**PROBLEM TO WORK ON**: Although the listing contains pictures, reproduce only its text, exactly as written.

**DATASET CONTENT**:
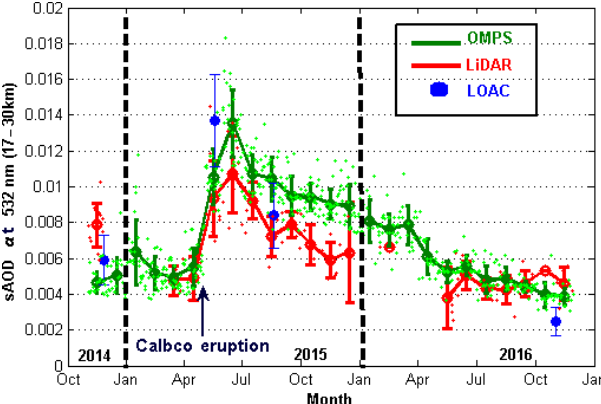
Figure 6. Evolution of SAOD calculated between 17 and 30km at 532nm from lidar (red), LOAC OPC (blue), and OMPS (green) ob- servations between November 2014 and November 2016 over the Reunion site. The small dots represent the daily SAOD and the large dots represent the monthly averaged SAOD obtained from OMPS and lidar observations. The large blue dots represent the SAOD cal- culated from LOAC OPC observations over Reunion on 26 Novem- ber 2014, 19 May 2015, 19 August 2015, and 2 November 2016. The error bars associated with lidar and OMPS observations rep- resent the standard deviation. The error bars associated with LOAC OPC represent the uncertainty values. The date of the Calbuco erup- tion is indicated by a blue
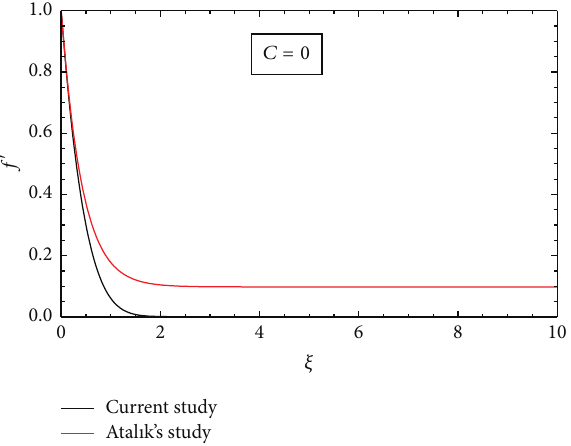
Figure 3: Comparison of similarity functions of velocity for 𝐶 = 0 of current study and Atalık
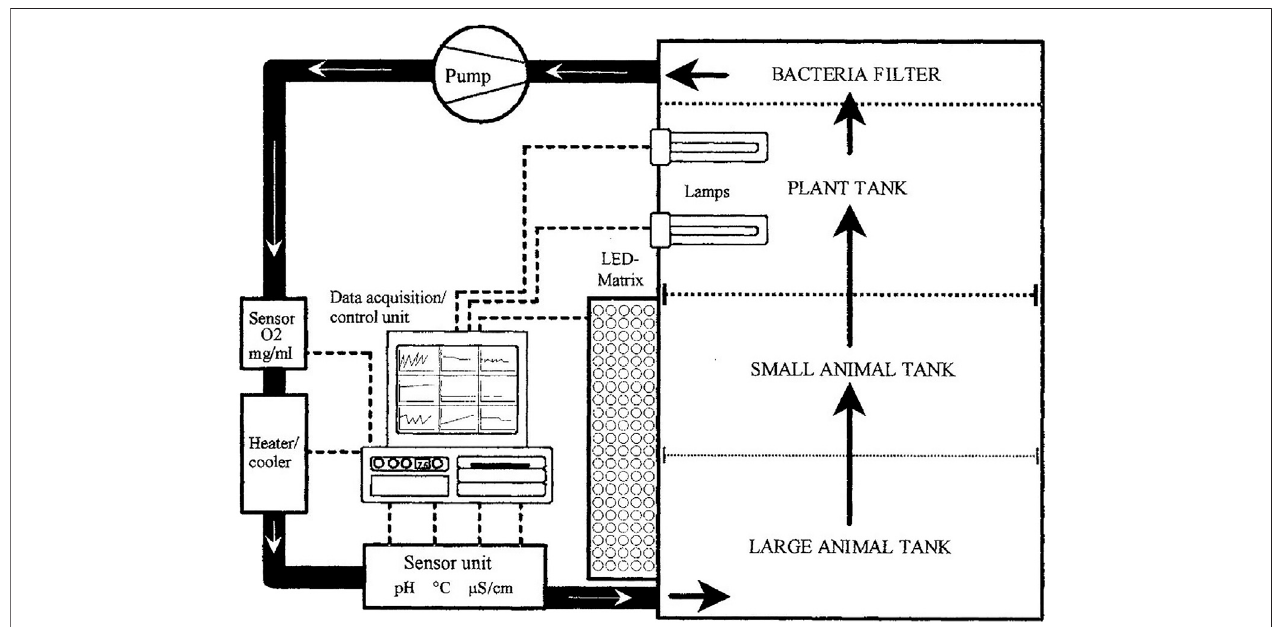
FIGURE 3 | Aquatic CEBAS module diagram demonstrating the trophic chain concept (extract from Bluem et al., 2000).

**REPLY**:
Figure 6. Evolution of SAOD calculated between 17 and 30km at 532nm from lidar (red), LOAC OPC (blue), and OMPS (green) ob- servations between November 2014 and November 2016 over the Reunion site. The small dots represent the daily SAOD and the large dots represent the monthly averaged SAOD obtained from OMPS and lidar observations. The large blue dots represent the SAOD cal- culated from LOAC OPC observations over Reunion on 26 Novem- ber 2014, 19 May 2015, 19 August 2015, and 2 November 2016. The error bars associated with lidar and OMPS observations rep- resent the standard deviation. The error bars associated with LOAC OPC represent the uncertainty values. The date of the Calbuco erup- tion is indicated by a blue
Figure 3: Comparison of similarity functions of velocity for 𝐶 = 0 of current study and Atalık
FIGURE 3 | Aquatic CEBAS module diagram demonstrating the trophic chain concept (extract from Bluem et al., 2000).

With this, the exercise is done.